Scan the listing below for the word "είτε", then copy each line that has it.

GIVEN RECORDS:
......

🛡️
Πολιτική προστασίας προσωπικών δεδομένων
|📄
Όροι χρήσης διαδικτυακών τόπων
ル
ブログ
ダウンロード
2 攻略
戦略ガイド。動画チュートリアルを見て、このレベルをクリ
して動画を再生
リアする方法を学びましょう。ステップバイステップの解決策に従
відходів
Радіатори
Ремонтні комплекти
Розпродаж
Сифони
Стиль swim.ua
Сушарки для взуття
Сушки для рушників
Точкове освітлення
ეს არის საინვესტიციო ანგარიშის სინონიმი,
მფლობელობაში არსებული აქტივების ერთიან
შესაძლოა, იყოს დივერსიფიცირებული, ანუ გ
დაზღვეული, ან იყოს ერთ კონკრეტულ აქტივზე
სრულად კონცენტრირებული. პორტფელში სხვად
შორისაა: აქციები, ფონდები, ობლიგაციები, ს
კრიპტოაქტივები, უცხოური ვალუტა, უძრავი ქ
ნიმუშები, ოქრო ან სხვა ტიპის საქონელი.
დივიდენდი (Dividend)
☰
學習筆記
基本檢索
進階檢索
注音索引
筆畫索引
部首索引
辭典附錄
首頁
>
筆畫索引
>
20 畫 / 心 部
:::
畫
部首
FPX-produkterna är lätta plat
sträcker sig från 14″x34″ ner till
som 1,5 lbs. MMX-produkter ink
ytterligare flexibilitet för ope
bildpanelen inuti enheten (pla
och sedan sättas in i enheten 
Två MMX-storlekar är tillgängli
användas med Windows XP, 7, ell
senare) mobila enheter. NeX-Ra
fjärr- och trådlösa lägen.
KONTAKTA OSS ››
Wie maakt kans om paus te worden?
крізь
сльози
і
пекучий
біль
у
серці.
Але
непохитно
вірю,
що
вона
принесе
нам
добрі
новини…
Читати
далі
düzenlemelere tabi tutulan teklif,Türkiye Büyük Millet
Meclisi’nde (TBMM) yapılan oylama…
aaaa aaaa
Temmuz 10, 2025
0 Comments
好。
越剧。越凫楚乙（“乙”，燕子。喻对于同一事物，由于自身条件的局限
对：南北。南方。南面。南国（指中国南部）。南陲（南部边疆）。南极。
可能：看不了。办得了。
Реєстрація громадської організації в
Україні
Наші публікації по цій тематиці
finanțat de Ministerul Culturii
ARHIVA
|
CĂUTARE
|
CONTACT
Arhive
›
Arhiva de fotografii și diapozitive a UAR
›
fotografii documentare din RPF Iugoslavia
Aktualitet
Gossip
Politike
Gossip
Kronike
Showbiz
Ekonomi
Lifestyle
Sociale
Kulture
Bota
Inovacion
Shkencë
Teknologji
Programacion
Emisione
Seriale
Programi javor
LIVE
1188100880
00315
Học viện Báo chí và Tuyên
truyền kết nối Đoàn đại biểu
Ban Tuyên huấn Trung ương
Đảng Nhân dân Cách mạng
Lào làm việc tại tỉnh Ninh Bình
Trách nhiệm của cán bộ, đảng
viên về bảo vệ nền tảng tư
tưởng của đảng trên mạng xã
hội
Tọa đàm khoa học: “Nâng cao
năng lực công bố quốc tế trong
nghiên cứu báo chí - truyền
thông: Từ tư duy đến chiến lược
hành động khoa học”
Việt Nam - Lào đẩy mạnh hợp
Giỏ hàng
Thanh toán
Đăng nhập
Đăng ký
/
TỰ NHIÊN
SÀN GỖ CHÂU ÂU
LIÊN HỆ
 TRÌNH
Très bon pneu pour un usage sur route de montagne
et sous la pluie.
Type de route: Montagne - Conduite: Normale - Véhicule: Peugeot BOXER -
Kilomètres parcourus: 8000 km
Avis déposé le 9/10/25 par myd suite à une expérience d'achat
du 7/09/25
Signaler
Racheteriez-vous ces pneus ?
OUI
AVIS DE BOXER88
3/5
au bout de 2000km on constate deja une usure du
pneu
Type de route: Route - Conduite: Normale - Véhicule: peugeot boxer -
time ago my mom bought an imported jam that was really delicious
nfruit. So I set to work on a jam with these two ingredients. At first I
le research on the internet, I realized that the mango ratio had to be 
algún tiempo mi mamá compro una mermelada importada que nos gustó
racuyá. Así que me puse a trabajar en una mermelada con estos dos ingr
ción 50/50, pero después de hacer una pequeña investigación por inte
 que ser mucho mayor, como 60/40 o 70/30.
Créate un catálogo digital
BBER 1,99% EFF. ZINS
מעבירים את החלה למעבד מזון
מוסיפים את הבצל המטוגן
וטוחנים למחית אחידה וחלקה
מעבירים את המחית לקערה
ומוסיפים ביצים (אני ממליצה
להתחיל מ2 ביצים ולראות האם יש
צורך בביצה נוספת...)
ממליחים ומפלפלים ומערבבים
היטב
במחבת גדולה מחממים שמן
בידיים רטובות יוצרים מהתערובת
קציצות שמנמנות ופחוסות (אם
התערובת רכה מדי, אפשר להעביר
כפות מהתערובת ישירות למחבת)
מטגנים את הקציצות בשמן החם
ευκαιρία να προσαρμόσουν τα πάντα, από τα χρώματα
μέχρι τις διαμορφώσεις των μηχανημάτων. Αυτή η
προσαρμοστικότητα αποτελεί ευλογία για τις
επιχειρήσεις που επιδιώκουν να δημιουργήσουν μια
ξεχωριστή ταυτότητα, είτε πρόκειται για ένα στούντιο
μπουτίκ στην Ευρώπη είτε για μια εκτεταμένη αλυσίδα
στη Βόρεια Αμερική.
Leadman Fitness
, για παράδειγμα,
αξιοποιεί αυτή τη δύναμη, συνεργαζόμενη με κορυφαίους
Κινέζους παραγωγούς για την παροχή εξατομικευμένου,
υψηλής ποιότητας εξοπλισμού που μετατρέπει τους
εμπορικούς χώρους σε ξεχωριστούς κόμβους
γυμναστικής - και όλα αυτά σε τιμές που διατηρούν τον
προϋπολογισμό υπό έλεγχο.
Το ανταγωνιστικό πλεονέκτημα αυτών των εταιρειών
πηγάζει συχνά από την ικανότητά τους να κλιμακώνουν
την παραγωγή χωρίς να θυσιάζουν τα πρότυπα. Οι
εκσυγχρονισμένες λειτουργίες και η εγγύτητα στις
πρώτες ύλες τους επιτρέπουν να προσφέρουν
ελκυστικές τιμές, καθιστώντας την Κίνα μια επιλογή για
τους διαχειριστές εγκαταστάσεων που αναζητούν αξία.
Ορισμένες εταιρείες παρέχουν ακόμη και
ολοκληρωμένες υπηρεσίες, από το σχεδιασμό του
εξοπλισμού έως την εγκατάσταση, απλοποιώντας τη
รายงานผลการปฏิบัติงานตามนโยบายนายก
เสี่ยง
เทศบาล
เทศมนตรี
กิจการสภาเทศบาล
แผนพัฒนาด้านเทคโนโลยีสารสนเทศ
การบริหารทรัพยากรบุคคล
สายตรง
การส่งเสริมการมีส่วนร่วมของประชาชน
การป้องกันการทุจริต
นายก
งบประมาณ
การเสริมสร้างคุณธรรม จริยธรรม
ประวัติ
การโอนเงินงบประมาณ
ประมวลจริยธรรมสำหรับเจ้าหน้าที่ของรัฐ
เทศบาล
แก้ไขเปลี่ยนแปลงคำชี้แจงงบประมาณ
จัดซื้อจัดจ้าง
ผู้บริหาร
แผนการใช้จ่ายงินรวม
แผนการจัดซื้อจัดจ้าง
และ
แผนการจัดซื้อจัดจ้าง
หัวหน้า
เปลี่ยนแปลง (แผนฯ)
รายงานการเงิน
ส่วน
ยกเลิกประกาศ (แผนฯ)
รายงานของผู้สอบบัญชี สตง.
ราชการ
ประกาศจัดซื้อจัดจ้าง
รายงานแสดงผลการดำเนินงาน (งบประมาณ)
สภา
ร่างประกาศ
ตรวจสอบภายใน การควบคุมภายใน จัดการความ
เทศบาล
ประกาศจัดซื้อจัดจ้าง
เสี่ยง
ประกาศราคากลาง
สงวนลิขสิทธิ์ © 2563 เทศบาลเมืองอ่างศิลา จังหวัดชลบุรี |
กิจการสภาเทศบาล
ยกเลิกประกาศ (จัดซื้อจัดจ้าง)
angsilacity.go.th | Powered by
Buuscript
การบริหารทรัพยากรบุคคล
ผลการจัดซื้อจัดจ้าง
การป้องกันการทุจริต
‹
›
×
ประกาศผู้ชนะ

......

ANSWER BOX:
ξεχωριστή ταυτότητα, είτε πρόκειται για ένα στούντιο
μπουτίκ στην Ευρώπη είτε για μια εκτεταμένη αλυσίδα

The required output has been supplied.